**出題内容:** イギリスの家事情を扱った文章のうち、「イギリスでの子育ても10年目」で始まり「なことだと知って驚きました。」まで続く部分を、一字も変えずに書き写してください。

**選んだ一節:**
イギリスでの子育ても10年目を迎え、現在の家での生活も13年程になる我が家。子どもの成長や働き方の変化に伴って、引越しを真剣に考えるようになりました。今回の英国すくすくレポでは、日本と大きな違いがあるイギリスの家事情・引越し事情について、前半と後半に分けてレポートします。
イギリスでは建っている家を買うのが主流
日本に住んでいたときは、建築会社や住宅関係のお仕事をさせていただいていた筆者。衣食住の中では「住」が一番好きで、子どもの頃からよく「大きくなったらこんな家を建てたいな~」と夢見る子どもでした。大人になり渡英すると、日本のように個人で「家を建てる」ということが、イギリスではかなりレアなことだと知って驚きました。

**収集データ:**
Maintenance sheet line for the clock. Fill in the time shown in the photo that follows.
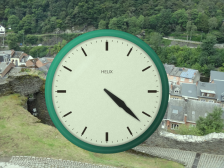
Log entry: 4:22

**課題への回答:**
イギリスでの子育ても10年目を迎え、現在の家での生活も13年程になる我が家。子どもの成長や働き方の変化に伴って、引越しを真剣に考えるようになりました。今回の英国すくすくレポでは、日本と大きな違いがあるイギリスの家事情・引越し事情について、前半と後半に分けてレポートします。
イギリスでは建っている家を買うのが主流
日本に住んでいたときは、建築会社や住宅関係のお仕事をさせていただいていた筆者。衣食住の中では「住」が一番好きで、子どもの頃からよく「大きくなったらこんな家を建てたいな~」と夢見る子どもでした。大人になり渡英すると、日本のように個人で「家を建てる」ということが、イギリスではかなりレアなことだと知って驚きました。